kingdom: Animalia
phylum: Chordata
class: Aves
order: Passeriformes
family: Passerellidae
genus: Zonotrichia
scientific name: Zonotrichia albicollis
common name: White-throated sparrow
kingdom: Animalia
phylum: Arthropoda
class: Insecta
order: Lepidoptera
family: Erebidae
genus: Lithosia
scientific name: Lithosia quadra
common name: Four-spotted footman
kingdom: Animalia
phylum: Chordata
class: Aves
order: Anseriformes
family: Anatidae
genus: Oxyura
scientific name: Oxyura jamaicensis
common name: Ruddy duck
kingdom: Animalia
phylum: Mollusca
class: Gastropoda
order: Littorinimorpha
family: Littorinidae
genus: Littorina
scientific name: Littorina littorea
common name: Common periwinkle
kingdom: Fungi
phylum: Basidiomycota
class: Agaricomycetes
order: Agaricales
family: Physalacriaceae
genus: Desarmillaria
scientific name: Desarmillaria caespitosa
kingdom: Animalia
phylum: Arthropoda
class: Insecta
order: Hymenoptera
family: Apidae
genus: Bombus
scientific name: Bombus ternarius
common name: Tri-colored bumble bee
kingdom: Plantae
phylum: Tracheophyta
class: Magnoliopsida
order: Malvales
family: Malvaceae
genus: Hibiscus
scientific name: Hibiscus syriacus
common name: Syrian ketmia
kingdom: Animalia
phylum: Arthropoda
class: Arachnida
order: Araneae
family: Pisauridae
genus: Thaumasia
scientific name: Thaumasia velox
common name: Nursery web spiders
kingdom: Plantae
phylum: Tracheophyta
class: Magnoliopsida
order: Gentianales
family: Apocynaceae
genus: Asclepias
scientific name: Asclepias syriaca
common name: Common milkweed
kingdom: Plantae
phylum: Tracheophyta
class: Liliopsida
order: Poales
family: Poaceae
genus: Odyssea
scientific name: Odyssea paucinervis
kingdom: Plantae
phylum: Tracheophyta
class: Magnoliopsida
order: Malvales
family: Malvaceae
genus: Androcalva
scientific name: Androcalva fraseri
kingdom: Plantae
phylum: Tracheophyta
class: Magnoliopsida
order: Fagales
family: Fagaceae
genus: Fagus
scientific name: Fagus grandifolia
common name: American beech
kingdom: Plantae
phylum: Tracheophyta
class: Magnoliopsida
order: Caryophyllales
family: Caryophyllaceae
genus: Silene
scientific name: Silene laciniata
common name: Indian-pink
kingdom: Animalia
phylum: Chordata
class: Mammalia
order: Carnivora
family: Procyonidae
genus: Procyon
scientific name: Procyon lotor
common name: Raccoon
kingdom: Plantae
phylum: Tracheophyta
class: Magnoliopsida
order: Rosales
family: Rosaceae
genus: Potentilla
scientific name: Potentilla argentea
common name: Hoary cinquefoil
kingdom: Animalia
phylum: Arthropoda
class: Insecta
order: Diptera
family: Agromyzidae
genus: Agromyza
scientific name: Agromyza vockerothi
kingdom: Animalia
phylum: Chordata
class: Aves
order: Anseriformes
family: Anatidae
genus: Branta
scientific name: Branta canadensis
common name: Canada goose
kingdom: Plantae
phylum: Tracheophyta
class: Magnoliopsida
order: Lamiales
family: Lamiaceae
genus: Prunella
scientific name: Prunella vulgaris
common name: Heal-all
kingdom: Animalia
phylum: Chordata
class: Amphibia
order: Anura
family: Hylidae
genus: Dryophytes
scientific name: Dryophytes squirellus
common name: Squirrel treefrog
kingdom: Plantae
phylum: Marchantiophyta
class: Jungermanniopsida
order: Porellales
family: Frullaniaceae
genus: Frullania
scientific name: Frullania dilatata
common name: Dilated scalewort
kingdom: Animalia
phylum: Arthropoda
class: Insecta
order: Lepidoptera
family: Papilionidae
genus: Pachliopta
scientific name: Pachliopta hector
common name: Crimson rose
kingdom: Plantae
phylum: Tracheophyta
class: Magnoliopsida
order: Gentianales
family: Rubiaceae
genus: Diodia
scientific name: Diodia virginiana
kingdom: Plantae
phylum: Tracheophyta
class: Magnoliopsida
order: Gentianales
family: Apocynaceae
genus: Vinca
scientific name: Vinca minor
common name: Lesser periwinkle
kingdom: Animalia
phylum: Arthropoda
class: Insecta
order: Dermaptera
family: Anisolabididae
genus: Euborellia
────────────────────────────────────────
* [Exercise details]:
Return every line from the records above, word for word and in the same order.

* [Result]:
kingdom: Animalia
phylum: Chordata
class: Aves
order: Passeriformes
family: Passerellidae
genus: Zonotrichia
scientific name: Zonotrichia albicollis
common name: White-throated sparrow
kingdom: Animalia
phylum: Arthropoda
class: Insecta
order: Lepidoptera
family: Erebidae
genus: Lithosia
scientific name: Lithosia quadra
common name: Four-spotted footman
kingdom: Animalia
phylum: Chordata
class: Aves
order: Anseriformes
family: Anatidae
genus: Oxyura
scientific name: Oxyura jamaicensis
common name: Ruddy duck
kingdom: Animalia
phylum: Mollusca
class: Gastropoda
order: Littorinimorpha
family: Littorinidae
genus: Littorina
scientific name: Littorina littorea
common name: Common periwinkle
kingdom: Fungi
phylum: Basidiomycota
class: Agaricomycetes
order: Agaricales
family: Physalacriaceae
genus: Desarmillaria
scientific name: Desarmillaria caespitosa
kingdom: Animalia
phylum: Arthropoda
class: Insecta
order: Hymenoptera
family: Apidae
genus: Bombus
scientific name: Bombus ternarius
common name: Tri-colored bumble bee
kingdom: Plantae
phylum: Tracheophyta
class: Magnoliopsida
order: Malvales
family: Malvaceae
genus: Hibiscus
scientific name: Hibiscus syriacus
common name: Syrian ketmia
kingdom: Animalia
phylum: Arthropoda
class: Arachnida
order: Araneae
family: Pisauridae
genus: Thaumasia
scientific name: Thaumasia velox
common name: Nursery web spiders
kingdom: Plantae
phylum: Tracheophyta
class: Magnoliopsida
order: Gentianales
family: Apocynaceae
genus: Asclepias
scientific name: Asclepias syriaca
common name: Common milkweed
kingdom: Plantae
phylum: Tracheophyta
class: Liliopsida
order: Poales
family: Poaceae
genus: Odyssea
scientific name: Odyssea paucinervis
kingdom: Plantae
phylum: Tracheophyta
class: Magnoliopsida
order: Malvales
family: Malvaceae
genus: Androcalva
scientific name: Androcalva fraseri
kingdom: Plantae
phylum: Tracheophyta
class: Magnoliopsida
order: Fagales
family: Fagaceae
genus: Fagus
scientific name: Fagus grandifolia
common name: American beech
kingdom: Plantae
phylum: Tracheophyta
class: Magnoliopsida
order: Caryophyllales
family: Caryophyllaceae
genus: Silene
scientific name: Silene laciniata
common name: Indian-pink
kingdom: Animalia
phylum: Chordata
class: Mammalia
order: Carnivora
family: Procyonidae
genus: Procyon
scientific name: Procyon lotor
common name: Raccoon
kingdom: Plantae
phylum: Tracheophyta
class: Magnoliopsida
order: Rosales
family: Rosaceae
genus: Potentilla
scientific name: Potentilla argentea
common name: Hoary cinquefoil
kingdom: Animalia
phylum: Arthropoda
class: Insecta
order: Diptera
family: Agromyzidae
genus: Agromyza
scientific name: Agromyza vockerothi
kingdom: Animalia
phylum: Chordata
class: Aves
order: Anseriformes
family: Anatidae
genus: Branta
scientific name: Branta canadensis
common name: Canada goose
kingdom: Plantae
phylum: Tracheophyta
class: Magnoliopsida
order: Lamiales
family: Lamiaceae
genus: Prunella
scientific name: Prunella vulgaris
common name: Heal-all
kingdom: Animalia
phylum: Chordata
class: Amphibia
order: Anura
family: Hylidae
genus: Dryophytes
scientific name: Dryophytes squirellus
common name: Squirrel treefrog
kingdom: Plantae
phylum: Marchantiophyta
class: Jungermanniopsida
order: Porellales
family: Frullaniaceae
genus: Frullania
scientific name: Frullania dilatata
common name: Dilated scalewort
kingdom: Animalia
phylum: Arthropoda
class: Insecta
order: Lepidoptera
family: Papilionidae
genus: Pachliopta
scientific name: Pachliopta hector
common name: Crimson rose
kingdom: Plantae
phylum: Tracheophyta
class: Magnoliopsida
order: Gentianales
family: Rubiaceae
genus: Diodia
scientific name: Diodia virginiana
kingdom: Plantae
phylum: Tracheophyta
class: Magnoliopsida
order: Gentianales
family: Apocynaceae
genus: Vinca
scientific name: Vinca minor
common name: Lesser periwinkle
kingdom: Animalia
phylum: Arthropoda
class: Insecta
order: Dermaptera
family: Anisolabididae
genus: Euborellia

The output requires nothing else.